Momen leaves for Turkey Sunday, bilateral talks on 15 Sept

Foreign minister AK Abdul Momen will leave Dhaka for Turkey on Sunday on a four-day visit for holding a bilateral meeting with his Turkish counterpart Mevlüt Çavuşoğlu on 15 September and joining the inaugural ceremony of Bangladesh chancery complex in Ankara, reports BSS.

Prime minister Sheikh Hasina will virtually inaugurate the newly built Bangladesh chancery complex in Turkish capital Ankara while Momen along with the Turkish foreign minister are expected to be present at the complex on 14 September.

“Rohingya crisis, D-8 summit and trade cooperation between Bangladesh and Turkey will be highlighted in the meeting (with Turkish foreign minister in Ankara on 15 Sept),” Momen told BSS .

Apart from joining chancery complex inauguration ceremony and holding the bilateral meeting, Momen is also likely to call on Turkish president Recep Tayyip Erdogan and scheduled to hold meetings with local business delegations and president of Islamic Cooperation Youth Forum (ICYF).

“Turkey has been very supportive to Bangladesh in resolving the Rohingya issue,” Momen said, adding that Ankara has already assured Dhaka that they would raise the Rohingya repatriation issue at the next United Nations Security Council (UNSC) meeting.

Since 25 August in 2017, Bangladesh is hosting over 1.1 million forcefully displaced Rohingyas in Cox’s Bazar district and most of them arrived there after a military crackdown by Myanmar, which the UN called a “textbook example of ethnic cleansing” and other rights groups dubbed as “genocide”.

In the last three years, not a single Rohingya went back home although Myanmar had agreed to take them back.

During the meeting with his Turkish counterpart, Momen said, he would also talk about issues related to hosting D-8 summit in Dhaka tentatively in January and February next depends on the COVID-19 pandemic condition.

“If the situation won’t improve, we have to do it (summit) virtually … though we would like to host the summit physically in Dhaka,” he said.

Bangladesh will take over as the next chair of the D-8 through Dhaka Summit that was supposed to be held in May this year but delayed due to the pandemic.

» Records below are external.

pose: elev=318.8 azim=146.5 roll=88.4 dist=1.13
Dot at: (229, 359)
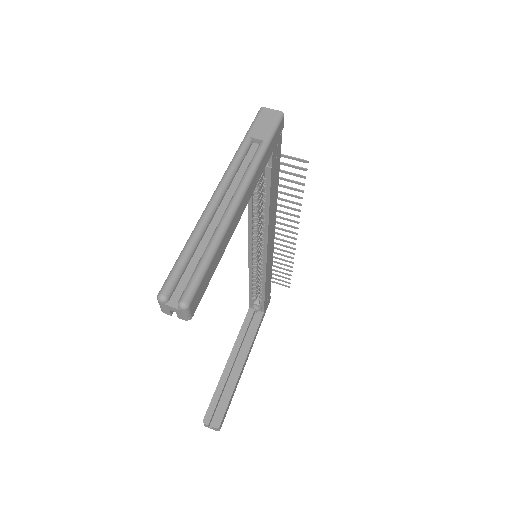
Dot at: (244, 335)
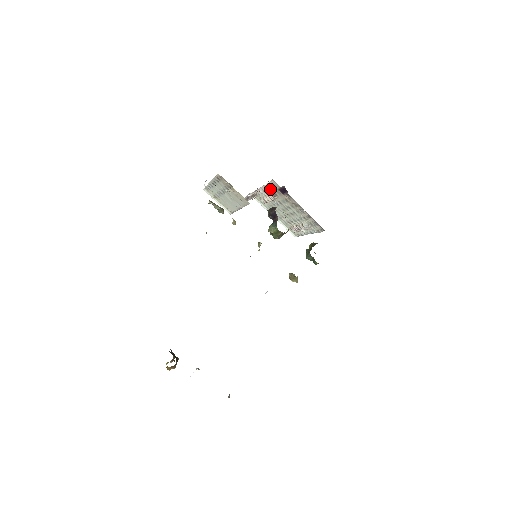
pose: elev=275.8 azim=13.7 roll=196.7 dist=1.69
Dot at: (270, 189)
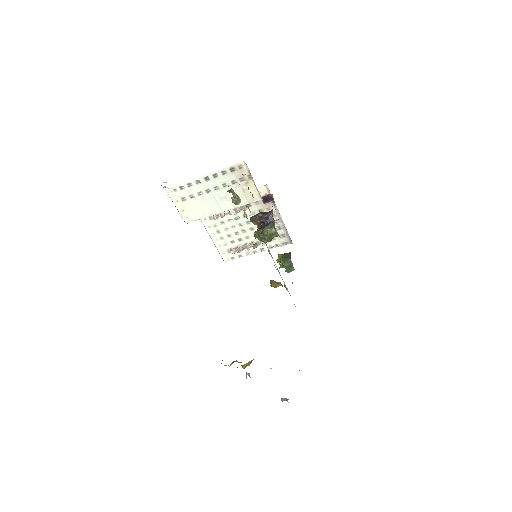
Dot at: occluded
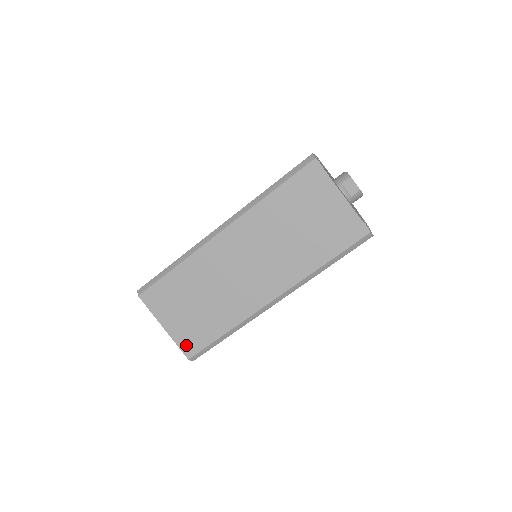
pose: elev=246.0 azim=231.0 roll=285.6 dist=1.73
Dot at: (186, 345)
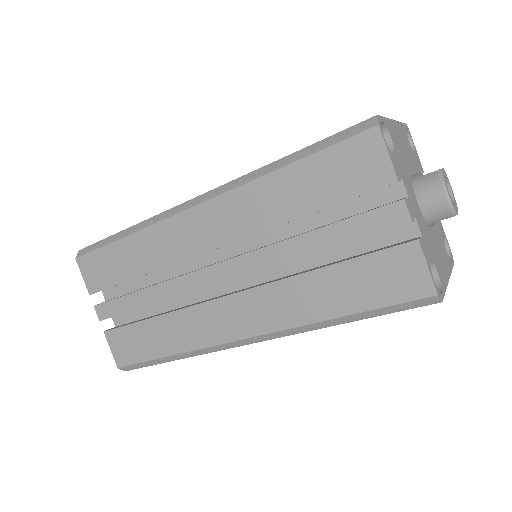
Dot at: occluded
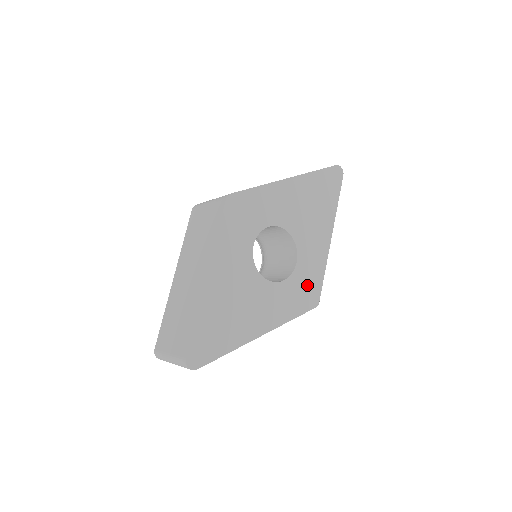
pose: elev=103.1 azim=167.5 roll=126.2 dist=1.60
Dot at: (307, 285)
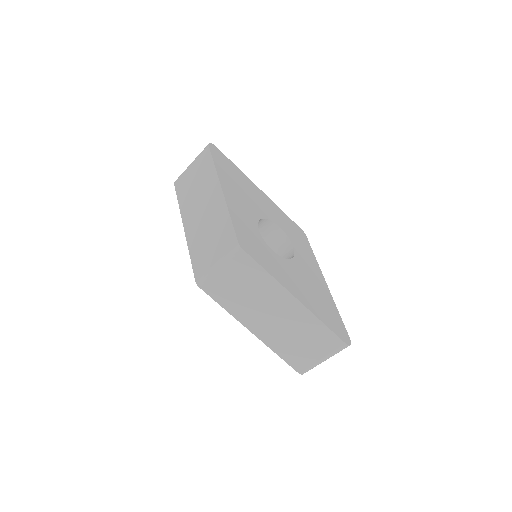
Dot at: (293, 231)
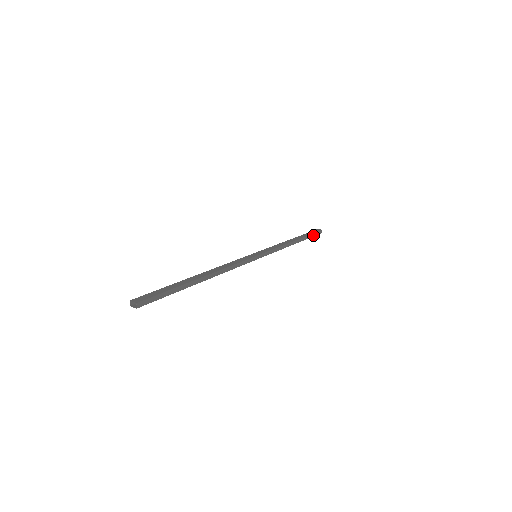
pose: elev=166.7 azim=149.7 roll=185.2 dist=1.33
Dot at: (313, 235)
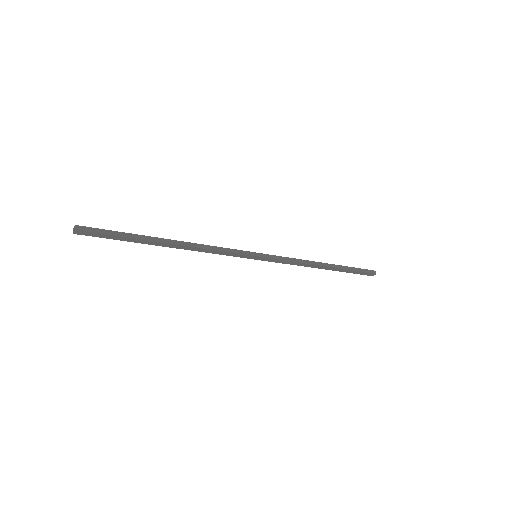
Dot at: (358, 270)
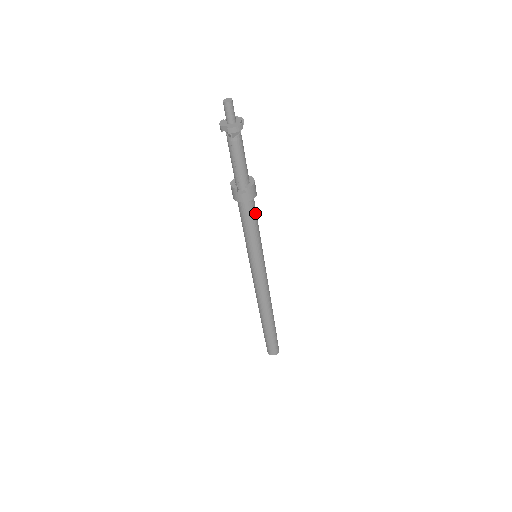
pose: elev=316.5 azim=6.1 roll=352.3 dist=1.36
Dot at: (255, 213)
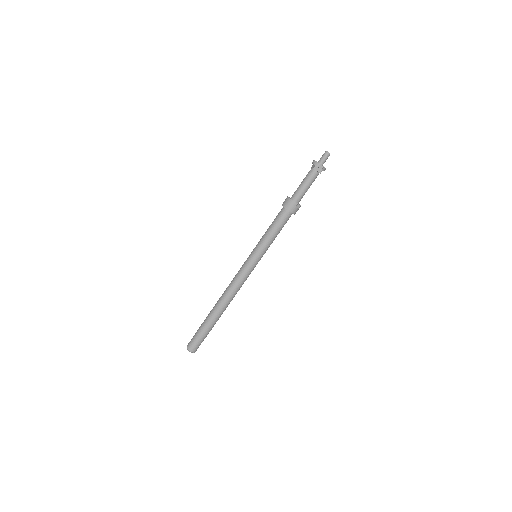
Dot at: occluded
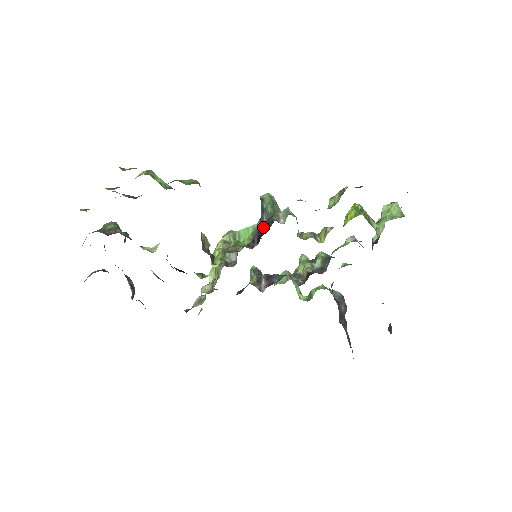
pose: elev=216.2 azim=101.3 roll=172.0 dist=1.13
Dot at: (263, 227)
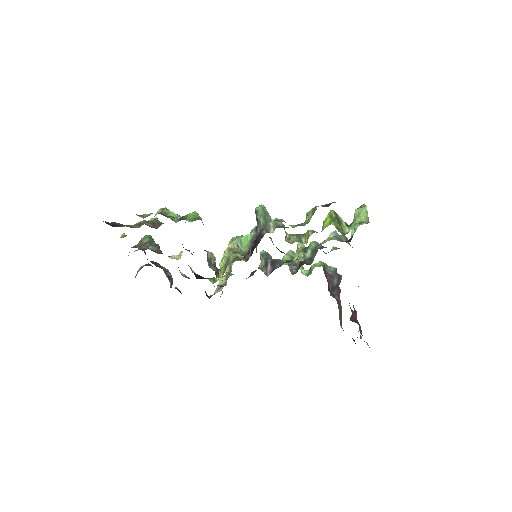
Dot at: (257, 237)
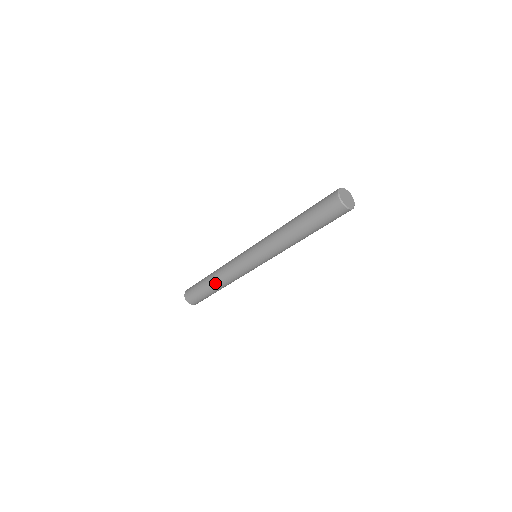
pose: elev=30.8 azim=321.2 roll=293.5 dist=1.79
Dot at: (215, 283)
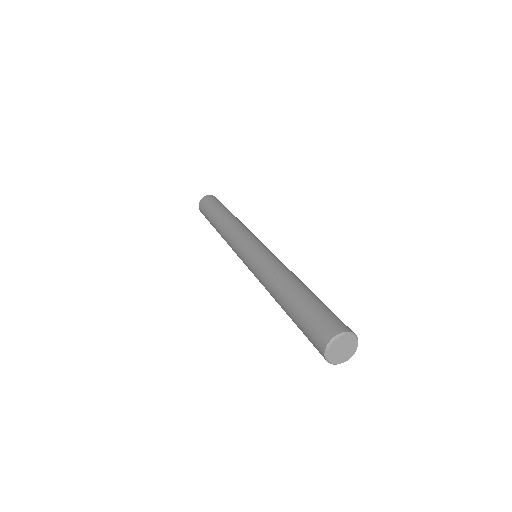
Dot at: (218, 231)
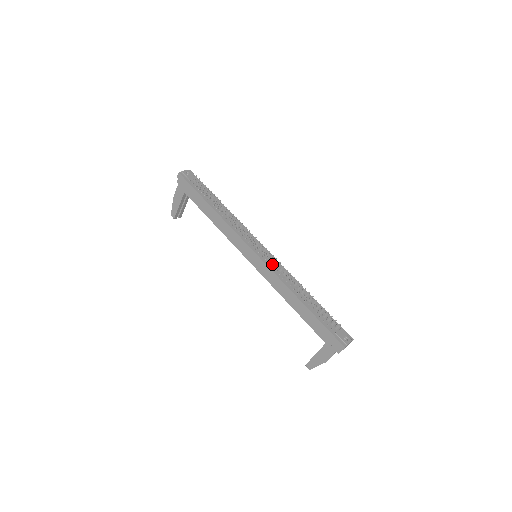
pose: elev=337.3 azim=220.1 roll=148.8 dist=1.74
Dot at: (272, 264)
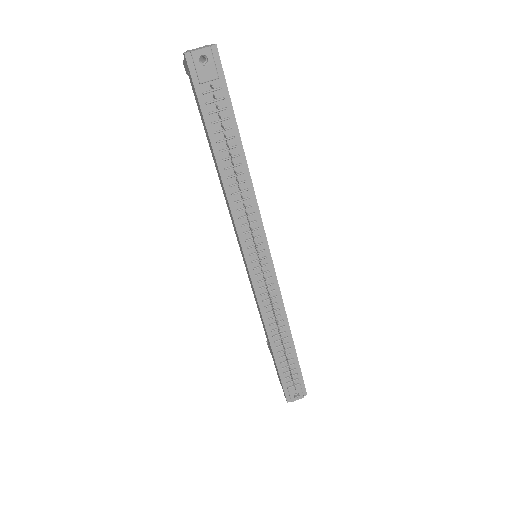
Dot at: (264, 289)
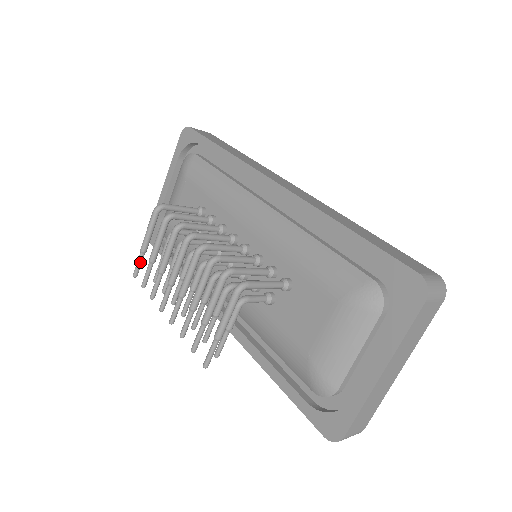
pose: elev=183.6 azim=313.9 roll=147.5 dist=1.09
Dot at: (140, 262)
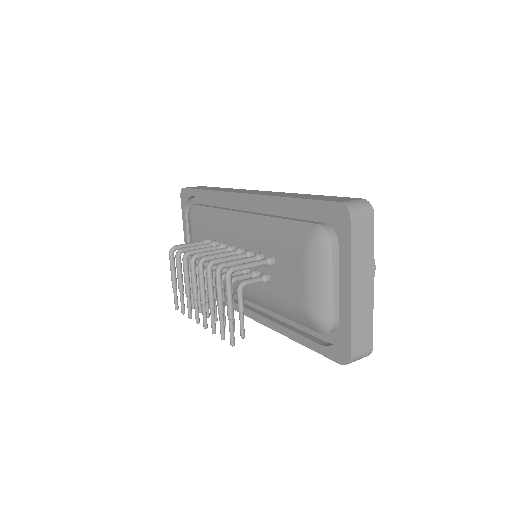
Dot at: (176, 296)
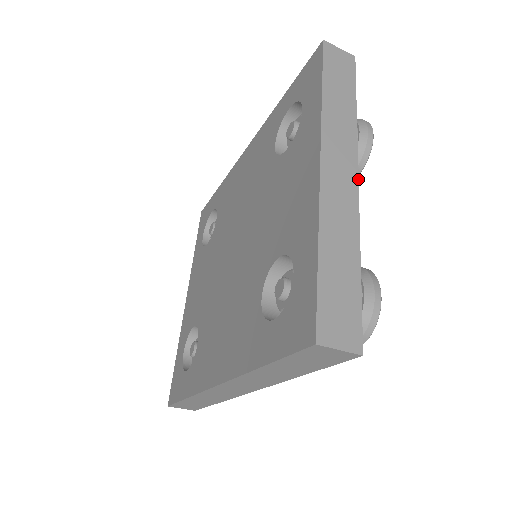
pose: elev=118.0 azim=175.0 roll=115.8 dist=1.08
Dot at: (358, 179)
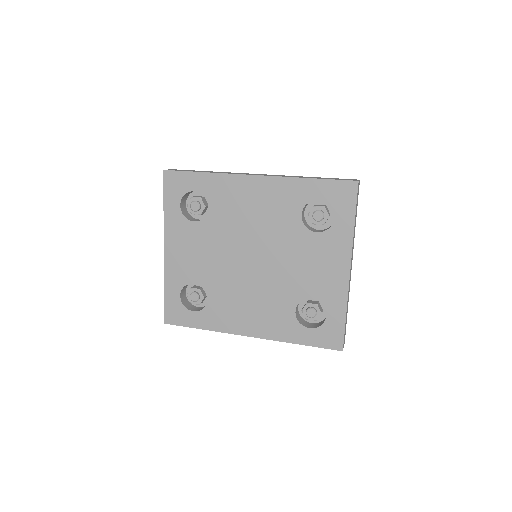
Dot at: occluded
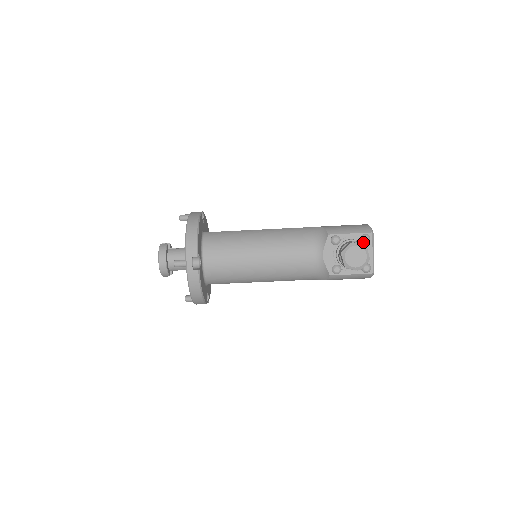
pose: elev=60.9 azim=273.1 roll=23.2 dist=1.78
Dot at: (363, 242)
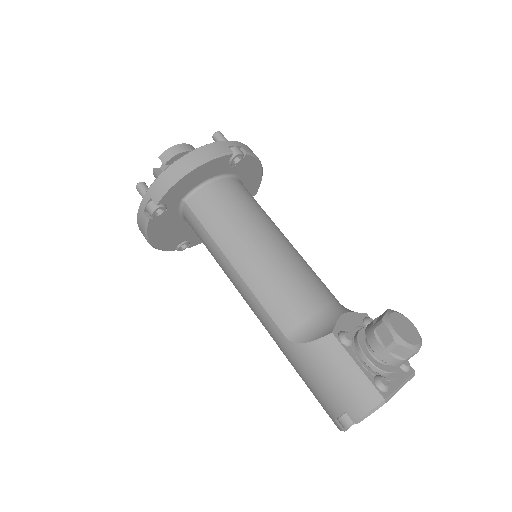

Currently, Turkey chairs the D-8, Organization for Economic Cooperation, also known as Developing-8, that also comprised seven other countries – Bangladesh, Egypt, Nigeria, Indonesia, Iran, Malaysia and Pakistan.

Dhaka also expected Turkish backing so that Bangladesh can avail support from the seven trillion dollars fund, created by G-20 for the least developed countries (LDCs).

The foreign minister will return home on 16 September.